### Your task
Line by line, copy the records below exactly and leave the pictures out.

Calibrated multi-view image sets:

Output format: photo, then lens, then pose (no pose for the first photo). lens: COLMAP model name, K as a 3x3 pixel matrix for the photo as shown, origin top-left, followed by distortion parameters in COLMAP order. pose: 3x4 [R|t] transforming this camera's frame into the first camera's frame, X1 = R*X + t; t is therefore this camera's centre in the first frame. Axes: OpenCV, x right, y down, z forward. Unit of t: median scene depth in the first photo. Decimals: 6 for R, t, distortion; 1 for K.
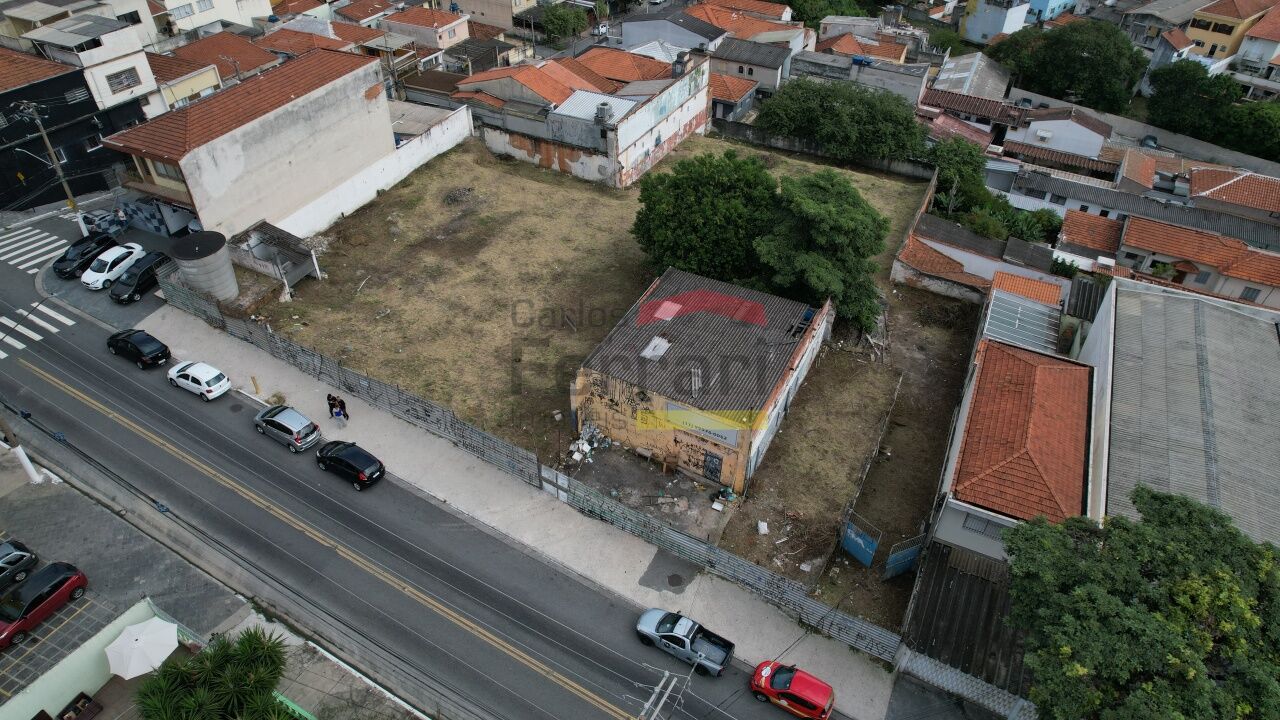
lens RADIAL K [[818.9, 0, 642.9], [0, 818.9, 367.7], [0, 0, 1]] dist [-0.083701, 0.074862]
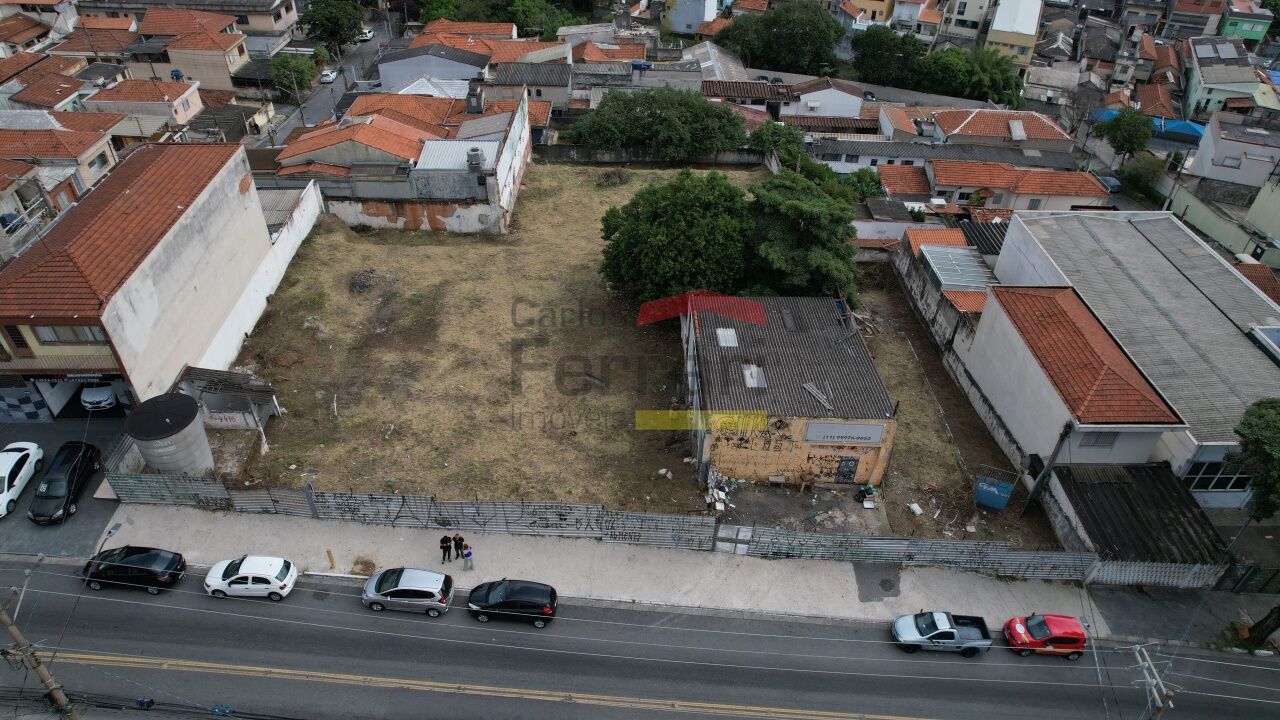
lens RADIAL K [[818.9, 0, 642.9], [0, 818.9, 367.7], [0, 0, 1]] dist [-0.083701, 0.074862]
pose [[0.890467, -0.276112, 0.361705, -0.291410], [0.280876, 0.958889, 0.040501, -0.070429], [-0.358018, 0.065530, 0.931412, 0.082249]]
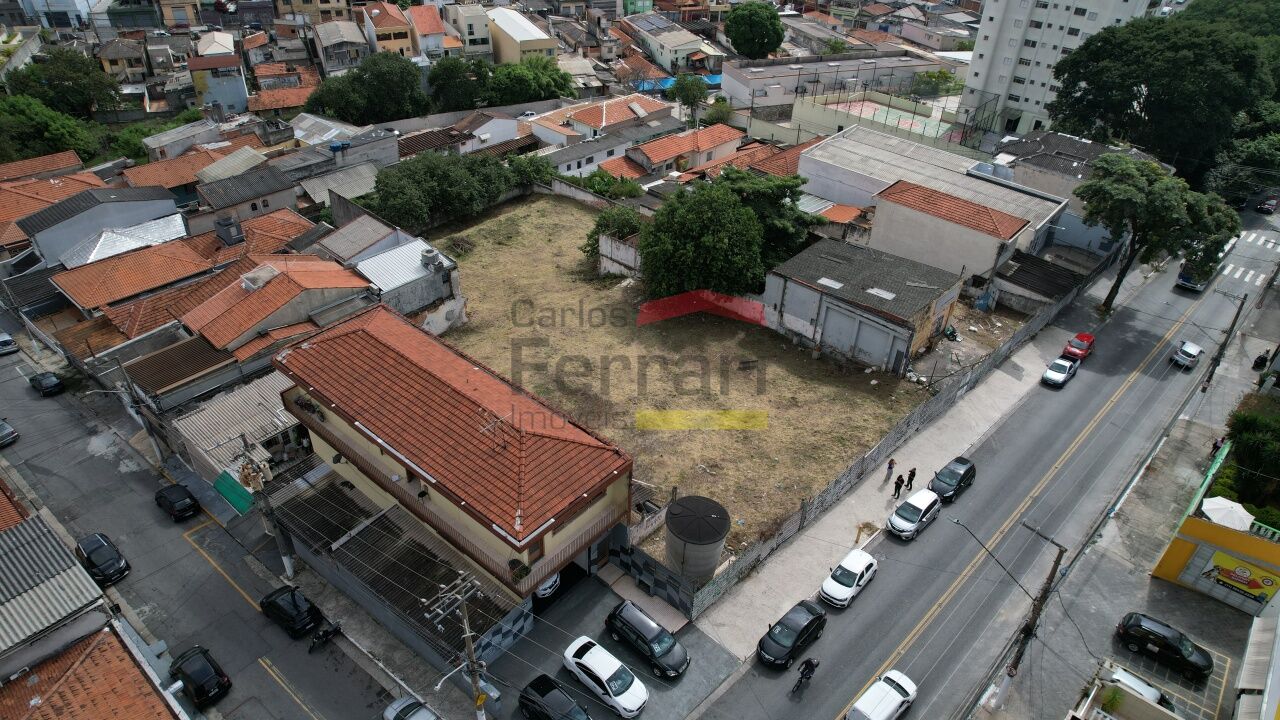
lens RADIAL K [[818.9, 0, 642.9], [0, 818.9, 367.7], [0, 0, 1]] dist [-0.083701, 0.074862]
pose [[0.262920, -0.566581, 0.780934, -0.797564], [0.590355, 0.734676, 0.334263, -0.405264], [-0.763121, 0.373144, 0.527645, 0.397829]]
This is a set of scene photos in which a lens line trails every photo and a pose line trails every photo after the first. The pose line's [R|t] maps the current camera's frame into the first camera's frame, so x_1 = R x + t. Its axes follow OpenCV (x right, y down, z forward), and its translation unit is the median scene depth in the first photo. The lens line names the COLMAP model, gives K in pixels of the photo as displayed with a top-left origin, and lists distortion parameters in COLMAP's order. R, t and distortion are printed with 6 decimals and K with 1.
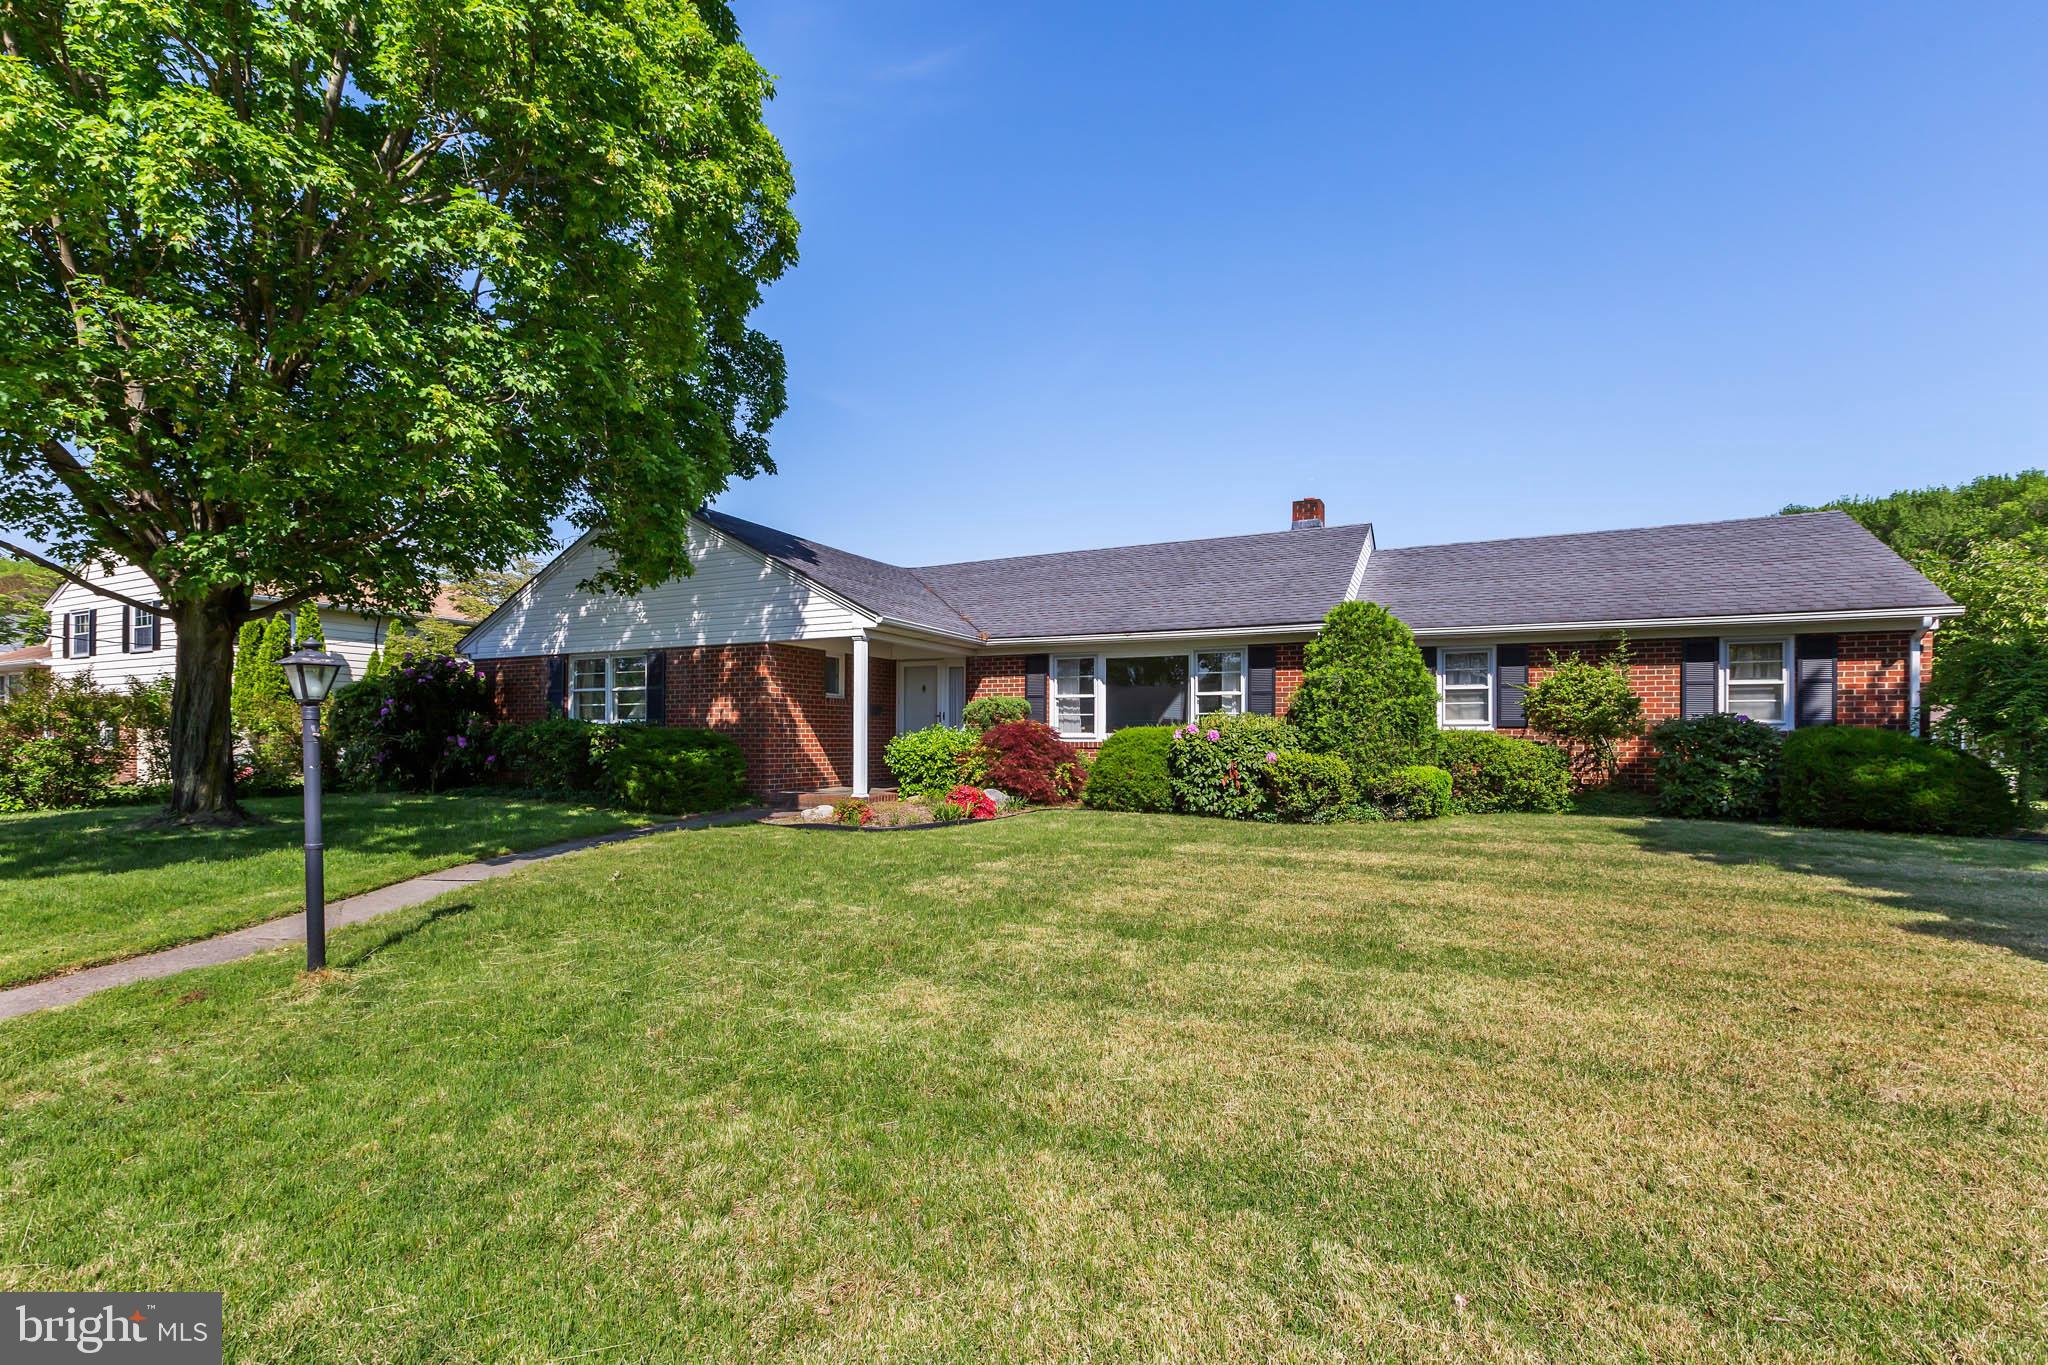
lens RADIAL K [[912.2, 0, 976.0], [0, 912.2, 713.5], [0, 0, 1]] dist [0.001266, 0.000092]
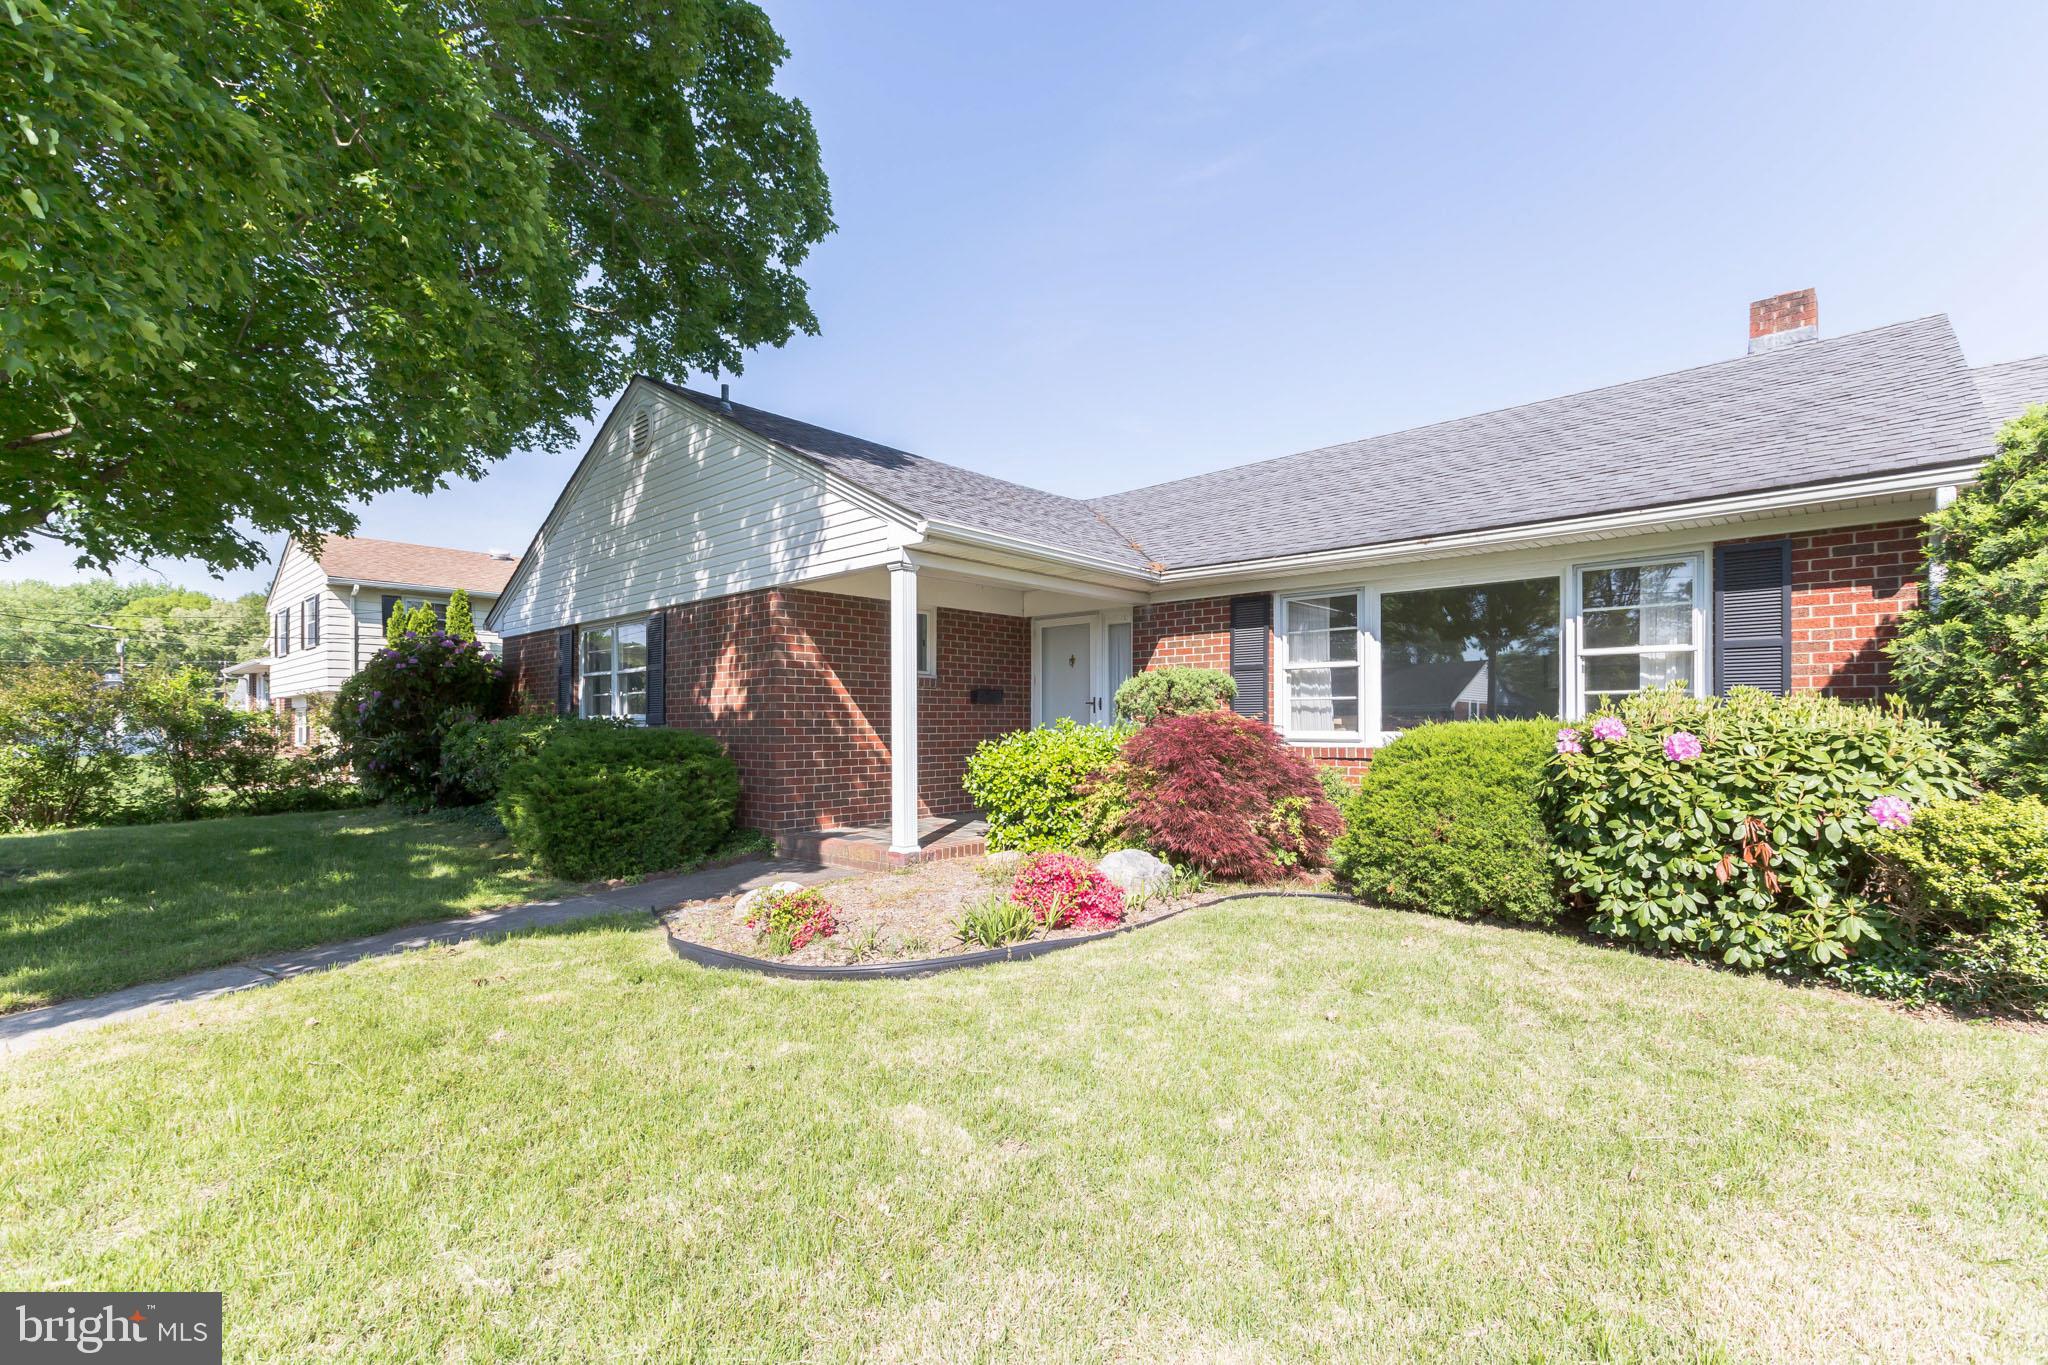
lens RADIAL K [[912.2, 0, 976.0], [0, 912.2, 713.5], [0, 0, 1]] dist [0.001266, 0.000092]
pose [[0.961025, -0.010162, -0.276276, 0.067673], [0.013871, 0.999838, 0.011476, 0.001388], [0.276115, -0.014861, 0.961010, 0.462409]]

### Task solution
Output format: photo, then lens, then pose (no pose for the first photo). lens: COLMAP model name, K as a 3x3 pixel matrix for the photo as shown, origin top-left, followed by distortion parameters in COLMAP order. pose: 3x4 [R|t] transforming this camera's frame into the first camera's frame, X1 = R*X + t; t is therefore this camera's centre in the first frame. Axes: OpenCV, x right, y down, z forward. Unit of t: median scene depth in the first photo. Decimals: 6 for R, t, distortion; 1 for K.
lens RADIAL K [[818.9, 0, 642.9], [0, 818.9, 367.7], [0, 0, 1]] dist [-0.083701, 0.074862]
lens RADIAL K [[818.9, 0, 642.9], [0, 818.9, 367.7], [0, 0, 1]] dist [-0.083701, 0.074862]
pose [[0.890467, -0.276112, 0.361705, -0.291410], [0.280876, 0.958889, 0.040501, -0.070429], [-0.358018, 0.065530, 0.931412, 0.082249]]
lens RADIAL K [[818.9, 0, 642.9], [0, 818.9, 367.7], [0, 0, 1]] dist [-0.083701, 0.074862]
pose [[0.262920, -0.566581, 0.780934, -0.797564], [0.590355, 0.734676, 0.334263, -0.405264], [-0.763121, 0.373144, 0.527645, 0.397829]]
This is a set of scene photos in which a lens line trails every photo and a pose line trails every photo after the first. The pose line's [R|t] maps the current camera's frame into the first camera's frame, so x_1 = R x + t. Its axes follow OpenCV (x right, y down, z forward), and its translation unit is the median scene depth in the first photo. The lens line names the COLMAP model, gives K in pixels of the photo as displayed with a top-left origin, and lists distortion parameters in COLMAP's order. R, t and distortion are printed with 6 decimals and K with 1.
lens RADIAL K [[912.2, 0, 976.0], [0, 912.2, 713.5], [0, 0, 1]] dist [0.001266, 0.000092]
lens RADIAL K [[912.2, 0, 976.0], [0, 912.2, 713.5], [0, 0, 1]] dist [0.001266, 0.000092]
pose [[0.961025, -0.010162, -0.276276, 0.067673], [0.013871, 0.999838, 0.011476, 0.001388], [0.276115, -0.014861, 0.961010, 0.462409]]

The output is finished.